:: Page extract ::
[Start of Attachment]
Boles also said the IMS yellow shirts will remind people to put on their mask if they’re not wearing it. If someone refuses? “We’ll ask them to leave but we hope we don’t have to do that."

07/22/20 Officials from the Indianapolis Motor Speedway today released a detailed 88-page plan they have put in place to welcome the estimated 25 percent of capacity crowd expected to attend the 104th Indianapolis 500 presented by Gainbridge on Sunday, Aug. 23.

Mark Miles, Penske Entertainment Corp. president & CEO, also announced that this year’s race will air live in Indianapolis on NBC, allowing more Hoosiers to watch in real-time from their homes.

“Everything will be different about this year’s race, from the reduced crowd size, to a new distanced seating arrangement, to mandatory masks and a live broadcast throughout Central Indiana," Miles said. “We will welcome fans to the ‘500’ based on a highly detailed, careful plan that was developed in collaboration with national, state and local health experts."

The plan was developed over the last four months by a team of Indy officials and national health experts, including Dr. Edward Racht, chief medical officer of Global Medical Response, the largest emergency medical services provider in the nation. It has also been approved by the Marion County Department of Public Health subject to continued review.

“The IMS plan has been developed in consultation with the Marion County Public Health Department and the Indiana State Department of Health, and reflects the current best practices and mitigating steps outdoor venues should have in place to host public events," Marion County Public Health Department Director Dr. Virginia Caine said. “It meets or exceeds all local guidelines and is approved subject to continued review. I appreciate the serious and collaborative approach IMS has displayed throughout this process."

“The IMS plan is detailed and extensive and takes all the right steps to ensure the best measures and precautions are in place," Indiana State Department of Health Commissioner Dr. Kristina Box said. “Speedway officials have been transparent and communicative throughout this process, and we appreciate the opportunities we’ve had to provide input."

Highlights of the plan include:

  • Attendance will be at approximately 25 percent.
  • Seats will be reassigned to provide for greater distancing.
[End of Attachment]
:: Assignment 1 ::
According to the Indianapolis 500 safety plan article, on which network will this year's race air live in Indianapolis?
:: Assignment 2 ::
Pick up the Indianapolis 500 safety plan article after its last line and continue it.

:: Records from a dataset ::
[Start of Attachment]
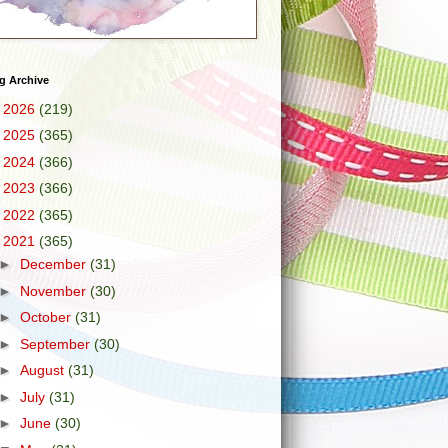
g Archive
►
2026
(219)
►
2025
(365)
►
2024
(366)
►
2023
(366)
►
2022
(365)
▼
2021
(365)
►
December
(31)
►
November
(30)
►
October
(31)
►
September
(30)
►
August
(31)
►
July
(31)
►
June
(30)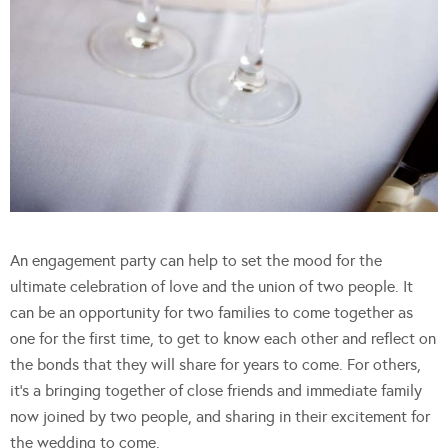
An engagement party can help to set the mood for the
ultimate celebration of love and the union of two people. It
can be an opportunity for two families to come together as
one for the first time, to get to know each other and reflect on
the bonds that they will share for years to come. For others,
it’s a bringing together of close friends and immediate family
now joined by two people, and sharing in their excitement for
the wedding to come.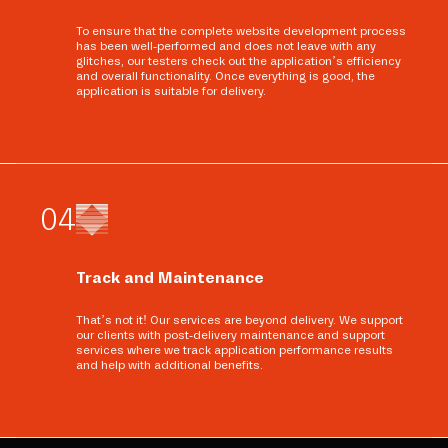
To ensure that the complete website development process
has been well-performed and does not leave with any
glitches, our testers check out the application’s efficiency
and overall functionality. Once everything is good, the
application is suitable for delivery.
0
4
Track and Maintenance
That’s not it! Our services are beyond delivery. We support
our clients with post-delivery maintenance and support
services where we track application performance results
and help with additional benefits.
[End of Attachment]
[Start of Attachment]
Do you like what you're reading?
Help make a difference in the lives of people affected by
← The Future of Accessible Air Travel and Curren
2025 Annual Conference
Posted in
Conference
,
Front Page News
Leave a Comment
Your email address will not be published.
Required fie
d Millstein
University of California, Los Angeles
[End of Attachment]
:: Exercise response 1 ::
NBC

:: Exercise response 2 ::
  • Masks will be mandated throughout the entire venue, both indoors and outdoors.
  • Everyone will be screened with a contactless thermometer, and individuals with a temperature in excess of 100.4 degrees will be prohibited from entering the Speedway.
  • All drinking fountains and misting stations will be removed.
  • Capacity limits on elevators will be enforced.
  • Options from concession stands will be limited to mostly pre-packaged foods.
  • To reduce crowding, many activities will be eliminated, including all concerts, the VIP Red Carpet and the Indiana Press Foundation’s Last Row Party.
  • To help the venue and community prepare for Indy 500 Race Day, all Saturday activities, including Legends Day at IMS and the downtown 500 Festival Parade, have been canceled. Key 500 Festival programming will transition to digital platforms.
  • Signage will be displayed throughout the venue to encourage healthy practices, and staff will move about the facility to monitor conditions and assist customers.

The plan dives deeply into facility sanitation, cleaning and disinfecting practices, and workforce preparation training and deployment.

“We think it’s important to welcome race fans to the ‘500’ and to demonstrate that America, Indiana and Indianapolis do not need to shut down," Miles said. “We can and will operate with every precaution we can think of as we welcome fans to the race. We will continue to work with our local and state health officials to ensure we’re doing whatever is necessary to protect our fans."